= Space tribology =

Tribological systems for spacecraft applications

Space tribology is a discipline in the field of tribology which deals with tribological systems for spacecraft applications. Research in the field aims to design reliable tribological systems that can withstand the harsh environment of space.

== Challenges ==
In addition to regular tribological stresses, machine elements for space applications need to withstand the harsh environment during launch and in orbit. In particular, critical tribosystem inputs are:
- random vibrations and acoustic noise during launch, leading to high transient loads and high-frequency, low-amplitude motion that may cause fretting
- extreme temperatures and temperature fluctuations, "ranging from cryogenic temperature to several hundred degrees Celsius". This may lead to drastic changes in material properties, especially in case of lubricants.
- vacuum in the order of 10^{−7} to 10^{−13} mbar, leading to evaporation of lubricants. This can cause both lubrication failure and contamination of sensitive instruments.
- radiation, which degrades lubricants and other non-metallic components (although lubricants are rarely exposed to radiation directly)

== Lubricants for space applications ==

=== Liquid lubricants ===
Liquid lubricants for space applications need to have low vapor pressure (volatility) in order to withstand the high vacuum on orbit. Suitable lubricants include perfluoropolyethers, cyclopentanes and polyalphaolefins, mostly in the form of base oils for lubricating grease.
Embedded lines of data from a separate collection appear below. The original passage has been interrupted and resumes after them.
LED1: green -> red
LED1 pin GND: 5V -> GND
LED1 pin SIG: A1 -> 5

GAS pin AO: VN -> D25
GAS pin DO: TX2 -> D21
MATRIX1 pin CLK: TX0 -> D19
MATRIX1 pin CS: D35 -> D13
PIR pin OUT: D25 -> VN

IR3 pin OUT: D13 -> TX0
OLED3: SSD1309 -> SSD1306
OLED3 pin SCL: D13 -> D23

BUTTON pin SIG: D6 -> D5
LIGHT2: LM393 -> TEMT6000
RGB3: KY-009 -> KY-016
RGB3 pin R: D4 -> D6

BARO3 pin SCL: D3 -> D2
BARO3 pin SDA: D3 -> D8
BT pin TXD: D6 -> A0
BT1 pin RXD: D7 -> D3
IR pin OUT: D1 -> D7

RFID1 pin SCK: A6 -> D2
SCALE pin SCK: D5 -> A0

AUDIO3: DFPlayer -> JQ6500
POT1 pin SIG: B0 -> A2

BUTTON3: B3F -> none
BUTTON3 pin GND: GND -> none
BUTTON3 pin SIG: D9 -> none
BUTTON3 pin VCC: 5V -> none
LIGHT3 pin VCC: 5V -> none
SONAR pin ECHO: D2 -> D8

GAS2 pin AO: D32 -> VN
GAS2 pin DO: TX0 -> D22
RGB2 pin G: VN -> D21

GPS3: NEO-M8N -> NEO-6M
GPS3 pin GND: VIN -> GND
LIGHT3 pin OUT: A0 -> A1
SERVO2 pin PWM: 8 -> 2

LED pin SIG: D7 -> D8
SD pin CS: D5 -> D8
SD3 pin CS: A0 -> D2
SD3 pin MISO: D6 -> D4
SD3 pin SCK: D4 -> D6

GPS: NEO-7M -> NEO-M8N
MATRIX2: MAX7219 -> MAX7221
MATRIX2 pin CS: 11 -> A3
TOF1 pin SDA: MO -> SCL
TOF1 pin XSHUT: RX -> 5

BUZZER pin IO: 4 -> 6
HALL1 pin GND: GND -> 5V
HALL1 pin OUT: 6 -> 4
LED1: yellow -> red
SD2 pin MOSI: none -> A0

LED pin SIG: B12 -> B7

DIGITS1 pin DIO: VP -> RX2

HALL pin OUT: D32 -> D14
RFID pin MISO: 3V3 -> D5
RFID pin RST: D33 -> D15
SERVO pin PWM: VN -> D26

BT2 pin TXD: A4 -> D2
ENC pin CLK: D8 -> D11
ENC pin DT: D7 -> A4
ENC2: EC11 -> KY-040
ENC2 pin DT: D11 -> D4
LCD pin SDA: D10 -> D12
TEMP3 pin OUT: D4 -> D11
Since the rate of evaporation increases with temperature, the use of liquid lubricants is often limited to temperatures below 100 °C. On the other side of the spectrum, the viscosity of liquid lubricants increases with decreasing temperature; i.e., the lower the temperature, the more viscous the lubricant (see also viscosity index). Thus, the use of liquid lubricants is limited to temperatures of around -40 °C.

=== Solid lubricants ===

Solid lubricants are used for applications with extreme temperature or where evaporation of lubricants would cause damage to sensitive instruments.

Solid lubricants are applied in the form of coatings, or through self-lubricating materials. In the former case, sputtered molybdenum disulfide (MoS_{2}) and ion-plated lead (Pb) are commonly used; in the latter case, polyimide composite materials based on polytetrafluoroethylene (PTFE) are often employed, as well as leaded bronze.

== Applications ==
Space tribology ensures the reliable operation of mechanisms aboard spacecraft, which can be broadly grouped into one-shot devices (such as deployable solar panels, deployable antennas and solar sails), and continuously and intermittently operating devices (such as reaction wheels, electric motors and slip rings).